Outros dois textos que foram aprovados, em relação ao mérito, foram o de João Paulo Rillo (PSOL), que regulamenta a jornada de trabalho de professores, garantindo o trabalho pedagógico sem alunos, e o de cabo Júlio Donizete (PSD) que cria o “Dia do Atleta de Sinuca e Bilhar” no calendário oficial do município.

Já em relação à legalidade, foram aprovados a proposta do Executivo que pretende dar desconto de até R$ 30 para o contribuinte que aderir ao “IPTU-Digital” até o dia 31 de dezembro deste ano e o projeto de Celso Peixão (MDB) que prevê a instalação de câmeras de segurança em ônibus do transporte público.

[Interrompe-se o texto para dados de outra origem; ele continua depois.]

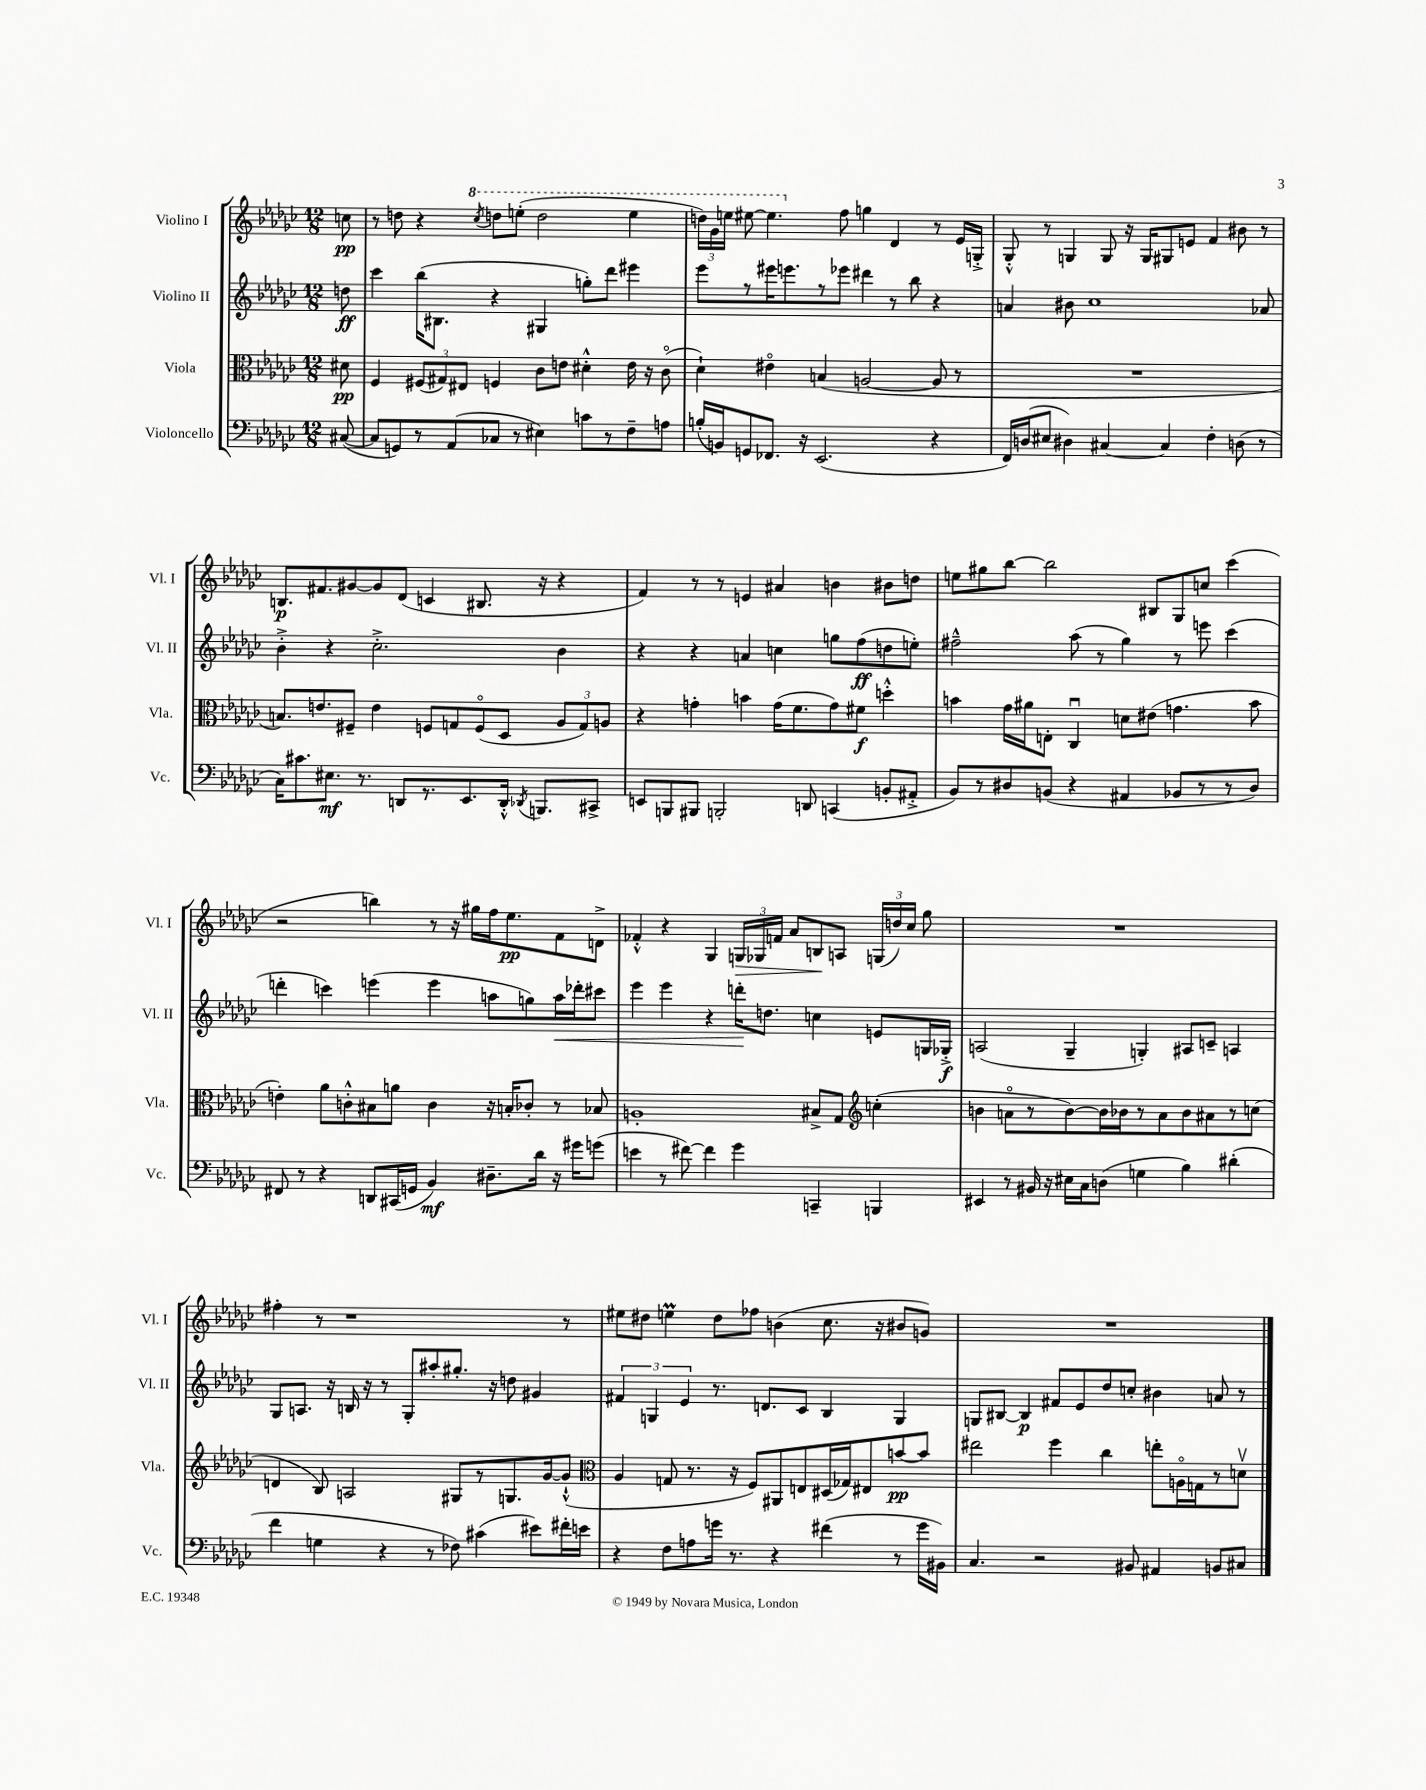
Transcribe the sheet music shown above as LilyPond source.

<<
\new StaffGroup <<
\new Staff = "s0" \with { instrumentName = "Violino I" shortInstrumentName = "Vl. I" } {
    \clef treble \key ges \major \numericTimeSignature \time 12/8 \partial 8
    \autoBeamOff c''8\pp |
    r8 d''8 r4 \ottava #1 \acciaccatura { ces'''8 } d'''8[ e'''8]-.( d'''2 e'''4 |
    \tuplet 3/2 { d'''16[) ges''16 e'''16] } eis'''8~ eis'''4. \ottava #0 f''8 g''4 des'4 r8 ees'16[ g16]-.-> |
    ges8-.-^ r8 g4 g8 r16 g16[ gis8 e'8] f'4 bis'8 r8 |
    b8.[\p fis'8. gis'8~ gis'8 des'8]( c'4 bis8. r16 r4 |
    f'4) r8 r8 e'4 ais'4 b'4 bis'8[ d''8] |
    e''8[ gis''8 bes''8]~ bes''2 bis8[ ges8 c''8] ces'''4( |
    r2 b''4) r8 r16 gis''16[ f''16 ees''8.\pp f'8 d'8]-> |
    fes'4-.-^ r4 ges4 \tuplet 3/2 { g16[\> ges16 f'16] } aes'8[ b8\! a8] \tuplet 3/2 { g16[( d''16) ces''16] } ges''8 |
    R1. |
    fis''4-. r8 r1 r8 |
    eis''8[ dis''8] e''4\prall dis''8[ fes''8] b'4( ces''8. r16 bis'8[ g'8]) |
    R1. \bar "|." |
}
\new Staff = "s1" \with { instrumentName = "Violino II" shortInstrumentName = "Vl. II" } {
    \clef treble \key ges \major \numericTimeSignature \time 12/8 \partial 8
    \autoBeamOff d''8\ff |
    ces'''4 bes''16[( bis8.] r4 gis4 g''8[-.) des'''8] eis'''4 |
    ees'''8[ r8 eis'''16 e'''8. r8 ees'''8] dis'''4 r8 bes''8 r4 |
    a'4 bis'8 ces''1 aes'8 |
    bes'4-.-> r4 ces''2.-.-> bes'4 |
    r4 r4 a'4 c''4 g''8[ f''8\ff( d''8 e''8]-.) |
    fis''2---^ aes''8( r8 ges''4) r8 e'''8 ces'''4( |
    d'''4-. c'''4) e'''4( e'''4 a''8[ g''8) a''16\< des'''16-. cis'''8] |
    ees'''4 ees'''4 r4 d'''16[-.\! d''8.] c''4 e'8[ g16 ges16]-.->\f |
    a2( ges4-- g4-.) ais8[ c'8]-- a4 |
    ges8[ a8.] r16 b16 r16 r8 ges8[-. ais''8-. gis''8.]-. r16 d''8 gis'4 |
    \tuplet 3/2 { fis'4 g4 ees'4 } r8. d'8.[ ces'8] bes4 g4 |
    g8[ bis8]~ bis4\p fis'8[ ees'8 des''8 c''8]-. bis'4 a'8 r8 \bar "|." |
}
\new Staff = "s2" \with { instrumentName = "Viola" shortInstrumentName = "Vla." } {
    \clef alto \key ges \major \numericTimeSignature \time 12/8 \partial 8
    \autoBeamOff dis'8\pp |
    f4 \tuplet 3/2 { fis8[( gis8) eis8] } f4 ces'8[ e'8] dis'4-.-^ e'16 r16 ces'8\flageolet( |
    des'4-!) eis'4\flageolet b4( a2~ a8 r8 |
    R1. |
    b8.[) e'8. fis8]-- e'4 f8[ g8 f8\flageolet( des8] \tuplet 3/2 { aes8[ g8) a8] } |
    r4 g'4-. b'4 g'16[( f'8. g'8) fis'8]\f d''4-.-^ |
    b'4 ges'16[ ais'16 e8]-. ces4\downbow d'8[ eis'8]( g'4. b'8 |
    e'4-.) aes'8[ c'8-.-^ bis8 a'8] c'4 r16 b16[-. ces'8]-. r8 bes8 |
    a1-. bis8[-> ges8] \clef treble c''4-.( |
    b'4 a'8[\flageolet r8 b'8~) b'16 bes'16 r8 a'8 bes'8 ais'8 r8 c''8]( |
    d'4 bes8) a2 gis8[ r8 g8. ges'16~ ges'8]-!-^( |
    \clef alto aes4 g8 r8. r16 f8[) ais,8 e8 dis16( ges16) eis8 b'8~\pp b'8] |
    eis''2 f''4 ces''4 e''8[-. a16\flageolet g16 r8 d'8]\upbow \bar "|." |
}
\new Staff = "s3" \with { instrumentName = "Violoncello" shortInstrumentName = "Vc." } {
    \clef bass \key ges \major \numericTimeSignature \time 12/8 \partial 8
    \autoBeamOff cis8~( |
    cis8[ g,8) r8 aes,8( ces8] r8 eis4) c'8[ r8 f8-- a8] |
    b16[-.( b,16) g,8 fes,8.] r16 ees,2.( r4 |
    f,16[) d16( eis8] dis4) cis4~ cis4 f4-. d8( r8 |
    ces16[) cis'8. eis8.]\mf r8. d,8[ r8. ees,8. d,16]-.-^ \acciaccatura { des,8 } b,,8.[ cis,8]-> |
    e,8[ b,,8 bis,,8] b,,2-. d,8 c,4( b,8[-. ais,8]-.-> |
    bes,8[) r8 dis8 b,8]( r4 ais,4 bes,8[ r8 r8 dis8]) |
    fis,8 r8 r4 d,8[ cis,16( g,16] bes,4\mf) dis8.[-- des'16] r16 gis'16[ g'8]( |
    e'4 r8 fis'8~) fis'4 ges'4 c,4-- b,,4 |
    eis,4 r8 bis,16 r16 eis16[ ces16 d8]( g4 bes4) dis'4-.( |
    f'4 g4 r4 r8 fes8) cis'4( eis'8[) fis'16-. e'16] |
    r4 f8[ a8 g'16] r8. r4 fis'4( r8 g'16[ bis,16]) |
    ces4. r2 bis,8 ais,4 b,8[ cis8] \bar "|." |
}
>>
>>
\layout { \context { \Score \remove "Bar_number_engraver" } }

O Projeto de Emenda à Lei Orgânica do Município, de autoria de todos os vereadores, que altera a regra que institui a cota de 1,2% do orçamento para as emendas impositivas propostas pelos parlamentares também foi aprovado em primeira discussão. Pela proposta, a regra passa a valer a partir de 1 de janeiro de 2025. Até lá, fica valendo acordo firmado entre Executivo e Legislativo que garante R$ 500 mil a cada parlamentar para indicar a entidade ou órgão público de sua escolha.